Work required => From the first line of the data down to and including the line with "left elbow: (429, 569)", copy everything exactly, leaving out pictures.

━━━━━━━━━━━━━━━━━━━━

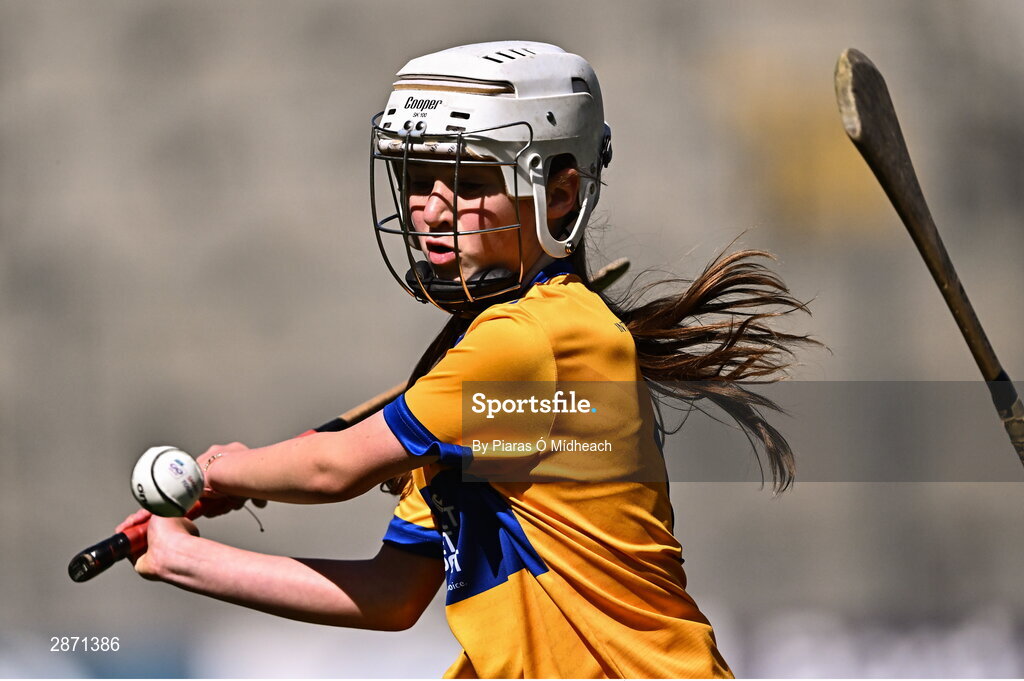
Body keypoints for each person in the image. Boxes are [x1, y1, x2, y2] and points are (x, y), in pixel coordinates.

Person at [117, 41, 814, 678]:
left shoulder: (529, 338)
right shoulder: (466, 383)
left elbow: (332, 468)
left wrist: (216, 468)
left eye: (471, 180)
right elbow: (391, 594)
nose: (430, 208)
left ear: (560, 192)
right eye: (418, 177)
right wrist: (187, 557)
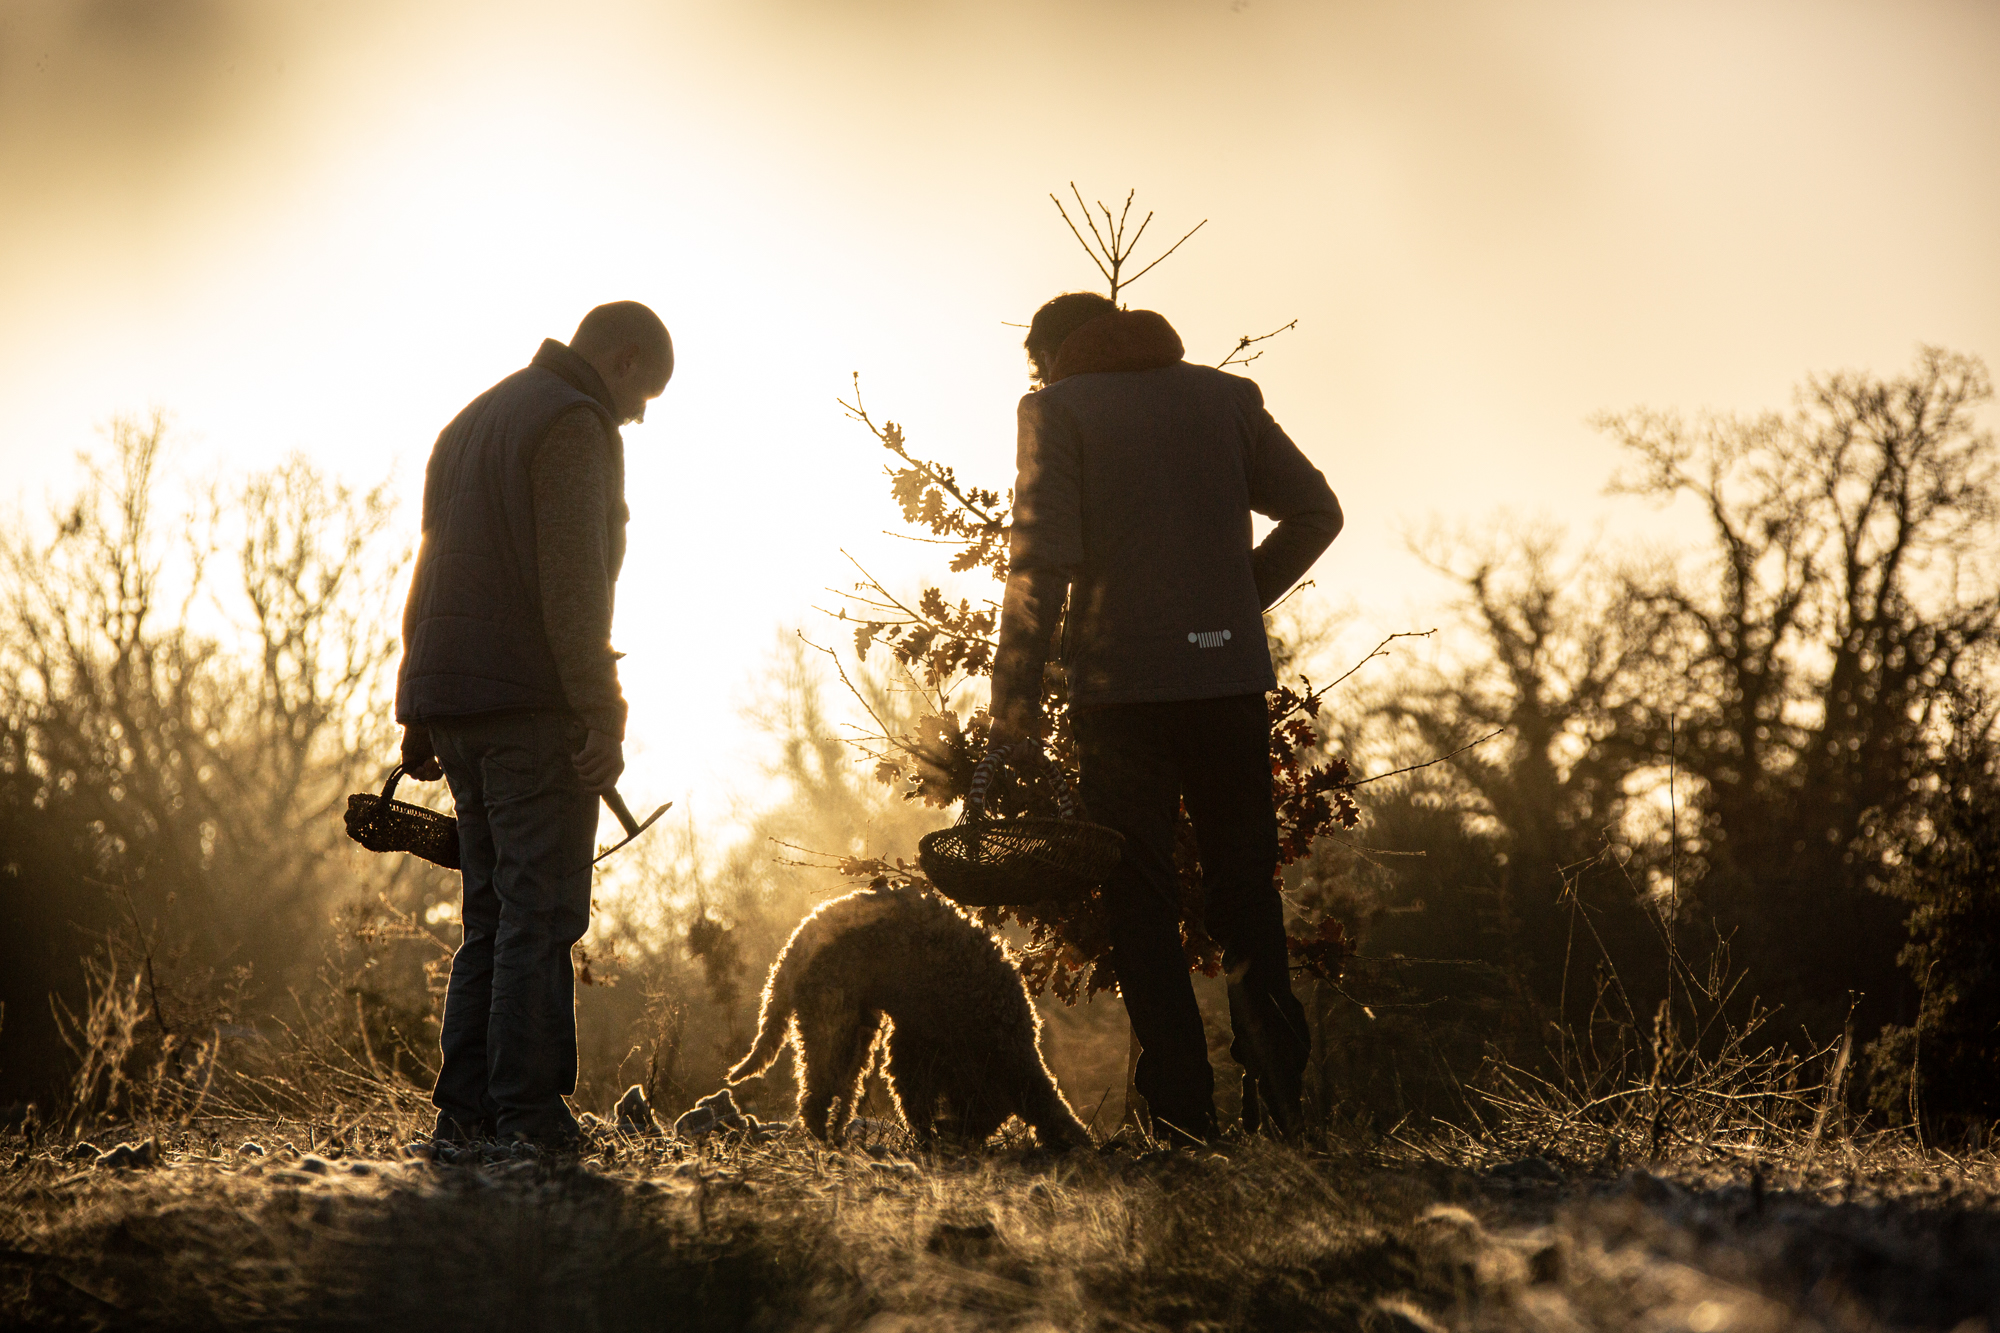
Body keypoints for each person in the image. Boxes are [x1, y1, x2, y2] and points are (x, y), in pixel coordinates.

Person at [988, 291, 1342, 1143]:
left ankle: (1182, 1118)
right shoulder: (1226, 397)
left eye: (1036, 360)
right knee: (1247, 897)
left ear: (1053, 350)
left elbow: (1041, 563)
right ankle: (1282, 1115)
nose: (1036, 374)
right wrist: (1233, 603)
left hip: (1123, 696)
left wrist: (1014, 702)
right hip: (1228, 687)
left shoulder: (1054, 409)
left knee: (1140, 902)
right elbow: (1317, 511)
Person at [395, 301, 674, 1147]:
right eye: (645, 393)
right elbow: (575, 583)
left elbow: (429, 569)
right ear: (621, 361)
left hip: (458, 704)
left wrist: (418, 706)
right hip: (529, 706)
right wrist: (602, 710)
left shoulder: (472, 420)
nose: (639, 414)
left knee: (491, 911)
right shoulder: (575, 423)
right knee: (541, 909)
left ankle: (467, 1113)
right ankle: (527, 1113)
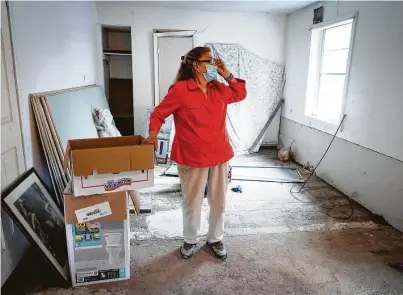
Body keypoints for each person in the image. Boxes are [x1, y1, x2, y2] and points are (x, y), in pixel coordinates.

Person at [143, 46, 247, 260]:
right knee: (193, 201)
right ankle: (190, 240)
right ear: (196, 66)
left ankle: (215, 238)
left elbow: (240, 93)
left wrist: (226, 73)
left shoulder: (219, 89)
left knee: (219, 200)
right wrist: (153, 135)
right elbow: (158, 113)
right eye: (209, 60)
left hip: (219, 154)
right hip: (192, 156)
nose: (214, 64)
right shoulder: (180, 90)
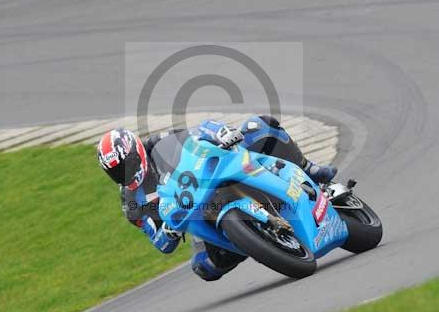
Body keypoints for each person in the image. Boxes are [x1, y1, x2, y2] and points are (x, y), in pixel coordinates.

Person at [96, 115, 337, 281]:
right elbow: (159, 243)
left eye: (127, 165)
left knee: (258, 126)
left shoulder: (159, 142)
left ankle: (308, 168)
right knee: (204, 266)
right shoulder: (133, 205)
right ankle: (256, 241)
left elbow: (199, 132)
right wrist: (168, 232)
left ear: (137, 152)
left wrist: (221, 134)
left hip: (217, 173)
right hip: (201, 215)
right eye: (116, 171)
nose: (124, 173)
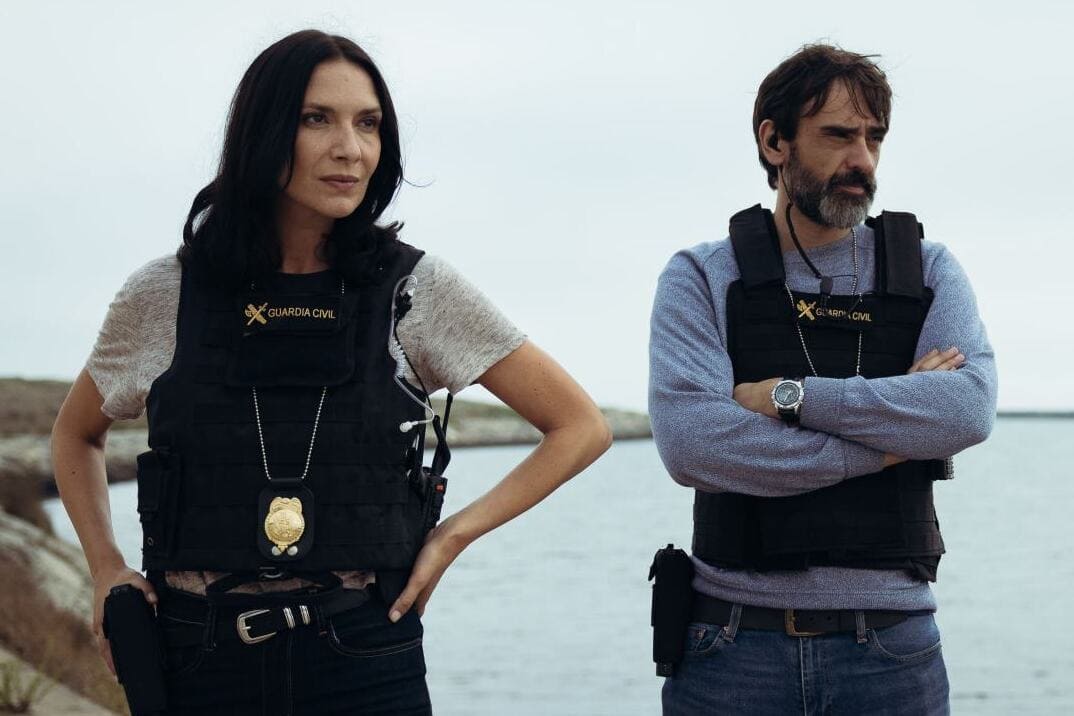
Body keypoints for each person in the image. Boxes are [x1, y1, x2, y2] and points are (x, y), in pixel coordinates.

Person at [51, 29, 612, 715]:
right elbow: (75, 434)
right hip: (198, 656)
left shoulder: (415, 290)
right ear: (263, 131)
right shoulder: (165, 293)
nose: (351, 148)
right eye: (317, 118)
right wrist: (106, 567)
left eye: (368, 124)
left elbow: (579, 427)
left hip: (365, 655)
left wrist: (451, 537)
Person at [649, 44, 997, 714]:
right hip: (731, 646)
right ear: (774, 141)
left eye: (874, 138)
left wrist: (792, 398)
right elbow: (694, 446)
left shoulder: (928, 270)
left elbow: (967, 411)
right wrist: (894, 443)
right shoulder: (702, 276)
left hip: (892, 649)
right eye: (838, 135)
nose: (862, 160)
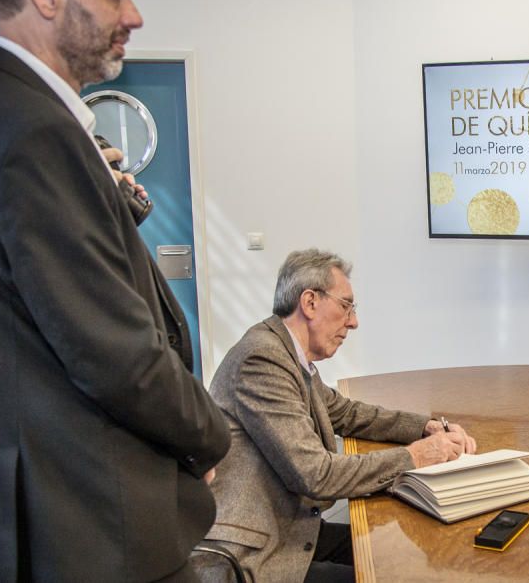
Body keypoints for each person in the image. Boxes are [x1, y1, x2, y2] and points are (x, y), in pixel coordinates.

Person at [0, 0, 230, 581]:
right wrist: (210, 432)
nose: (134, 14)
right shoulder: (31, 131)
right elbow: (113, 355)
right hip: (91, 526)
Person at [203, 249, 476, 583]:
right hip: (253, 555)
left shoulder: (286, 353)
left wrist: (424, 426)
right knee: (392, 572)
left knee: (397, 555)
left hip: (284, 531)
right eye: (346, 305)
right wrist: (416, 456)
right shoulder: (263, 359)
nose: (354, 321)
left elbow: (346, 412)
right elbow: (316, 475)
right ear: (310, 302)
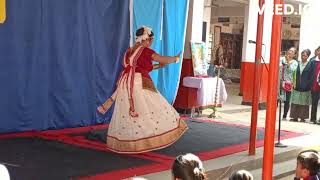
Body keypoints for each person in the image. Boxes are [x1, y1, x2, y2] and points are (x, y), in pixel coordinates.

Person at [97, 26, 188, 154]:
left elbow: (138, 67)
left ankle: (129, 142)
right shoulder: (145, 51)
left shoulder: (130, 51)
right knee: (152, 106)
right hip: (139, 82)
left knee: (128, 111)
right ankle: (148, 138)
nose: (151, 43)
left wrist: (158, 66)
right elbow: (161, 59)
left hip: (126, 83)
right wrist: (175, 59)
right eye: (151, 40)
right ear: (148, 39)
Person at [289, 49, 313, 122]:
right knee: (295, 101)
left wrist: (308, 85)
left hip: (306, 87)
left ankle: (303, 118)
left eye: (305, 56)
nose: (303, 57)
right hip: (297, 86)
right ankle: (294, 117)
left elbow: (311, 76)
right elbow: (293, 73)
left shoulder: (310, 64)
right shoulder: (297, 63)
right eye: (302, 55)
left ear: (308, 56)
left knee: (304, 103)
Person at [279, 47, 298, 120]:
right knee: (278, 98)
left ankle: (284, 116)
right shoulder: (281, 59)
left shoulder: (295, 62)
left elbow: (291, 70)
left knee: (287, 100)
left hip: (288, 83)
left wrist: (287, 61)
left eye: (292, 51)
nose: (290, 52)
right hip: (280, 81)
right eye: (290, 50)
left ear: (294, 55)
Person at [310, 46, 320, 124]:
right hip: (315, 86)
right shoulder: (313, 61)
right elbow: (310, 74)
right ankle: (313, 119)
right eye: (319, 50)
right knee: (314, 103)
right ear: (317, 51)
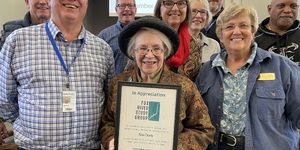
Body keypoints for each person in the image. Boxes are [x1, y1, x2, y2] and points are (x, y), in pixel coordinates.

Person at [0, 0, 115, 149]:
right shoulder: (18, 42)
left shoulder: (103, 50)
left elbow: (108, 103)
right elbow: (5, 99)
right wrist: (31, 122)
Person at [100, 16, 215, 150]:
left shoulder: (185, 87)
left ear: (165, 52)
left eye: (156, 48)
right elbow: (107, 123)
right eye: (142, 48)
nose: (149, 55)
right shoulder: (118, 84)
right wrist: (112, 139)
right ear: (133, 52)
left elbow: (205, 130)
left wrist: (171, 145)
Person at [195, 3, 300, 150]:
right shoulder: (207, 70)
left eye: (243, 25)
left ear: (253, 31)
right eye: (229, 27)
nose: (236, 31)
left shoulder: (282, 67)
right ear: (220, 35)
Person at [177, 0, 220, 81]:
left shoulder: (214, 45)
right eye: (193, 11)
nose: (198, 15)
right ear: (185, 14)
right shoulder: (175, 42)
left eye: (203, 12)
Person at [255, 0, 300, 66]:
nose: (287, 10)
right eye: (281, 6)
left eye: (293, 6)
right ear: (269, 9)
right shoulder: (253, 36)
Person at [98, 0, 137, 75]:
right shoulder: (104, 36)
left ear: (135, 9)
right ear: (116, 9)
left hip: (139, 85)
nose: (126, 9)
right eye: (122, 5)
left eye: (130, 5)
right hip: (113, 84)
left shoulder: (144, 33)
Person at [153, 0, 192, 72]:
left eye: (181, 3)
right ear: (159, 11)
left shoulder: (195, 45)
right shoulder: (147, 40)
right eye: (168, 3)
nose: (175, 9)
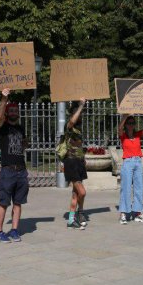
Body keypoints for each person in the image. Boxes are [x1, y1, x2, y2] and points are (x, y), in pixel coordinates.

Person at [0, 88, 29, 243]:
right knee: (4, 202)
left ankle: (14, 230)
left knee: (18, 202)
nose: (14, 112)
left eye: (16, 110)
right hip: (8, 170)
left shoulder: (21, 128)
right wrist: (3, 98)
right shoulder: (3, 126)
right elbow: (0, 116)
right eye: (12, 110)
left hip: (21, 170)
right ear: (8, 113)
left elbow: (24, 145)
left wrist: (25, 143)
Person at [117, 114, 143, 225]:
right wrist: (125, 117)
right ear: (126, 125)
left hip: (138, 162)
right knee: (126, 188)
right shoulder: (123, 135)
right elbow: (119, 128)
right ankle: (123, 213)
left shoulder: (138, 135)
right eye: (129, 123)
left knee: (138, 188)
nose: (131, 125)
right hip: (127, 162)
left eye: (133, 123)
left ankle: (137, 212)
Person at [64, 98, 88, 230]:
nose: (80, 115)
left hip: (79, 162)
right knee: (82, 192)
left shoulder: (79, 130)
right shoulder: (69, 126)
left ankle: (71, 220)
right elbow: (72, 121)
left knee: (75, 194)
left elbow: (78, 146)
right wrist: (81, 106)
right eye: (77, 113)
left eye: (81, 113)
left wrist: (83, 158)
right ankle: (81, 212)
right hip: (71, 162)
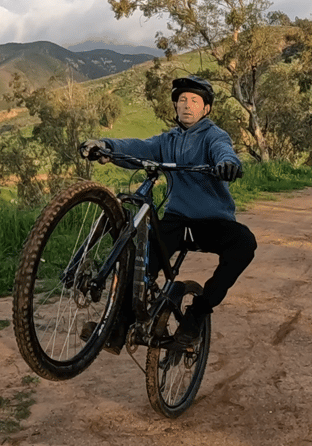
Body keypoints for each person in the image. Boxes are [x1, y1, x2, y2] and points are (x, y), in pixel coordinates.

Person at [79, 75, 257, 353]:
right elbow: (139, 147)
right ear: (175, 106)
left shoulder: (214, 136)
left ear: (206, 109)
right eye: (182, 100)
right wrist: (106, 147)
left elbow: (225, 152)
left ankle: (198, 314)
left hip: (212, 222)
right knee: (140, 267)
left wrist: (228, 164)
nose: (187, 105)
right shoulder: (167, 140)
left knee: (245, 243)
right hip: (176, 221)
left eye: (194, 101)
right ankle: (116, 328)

━━━━━━━━━━━━━━━━━━━━

Problem solution =>
Body keypoints for each person in the image. Boxes are [x1, y1, x2, y2] and points are (x, y), in pixel coordinates.

Person at [117, 41, 814, 678]:
left shoulder: (529, 338)
right shoulder: (466, 383)
left elbow: (332, 468)
left wrist: (216, 468)
left eye: (471, 180)
right elbow: (391, 594)
nose: (430, 208)
left ear: (560, 192)
right eye: (418, 177)
right wrist: (187, 557)
Body keypoints for each person in the image. Boxes are [x1, y1, x2, y2] and points are (x, y), in pixel coordinates.

Person at [988, 291, 1342, 1143]:
left ankle: (1182, 1118)
right shoulder: (1226, 397)
left eye: (1036, 360)
right knee: (1247, 897)
left ear: (1053, 350)
left elbow: (1041, 563)
right ankle: (1282, 1115)
nose: (1036, 374)
right wrist: (1233, 603)
left hip: (1123, 696)
left wrist: (1014, 702)
right hip: (1228, 687)
left shoulder: (1054, 409)
left knee: (1140, 902)
right elbow: (1317, 511)
Person at [395, 301, 674, 1147]:
right eye: (645, 393)
right elbow: (575, 583)
left elbow: (429, 569)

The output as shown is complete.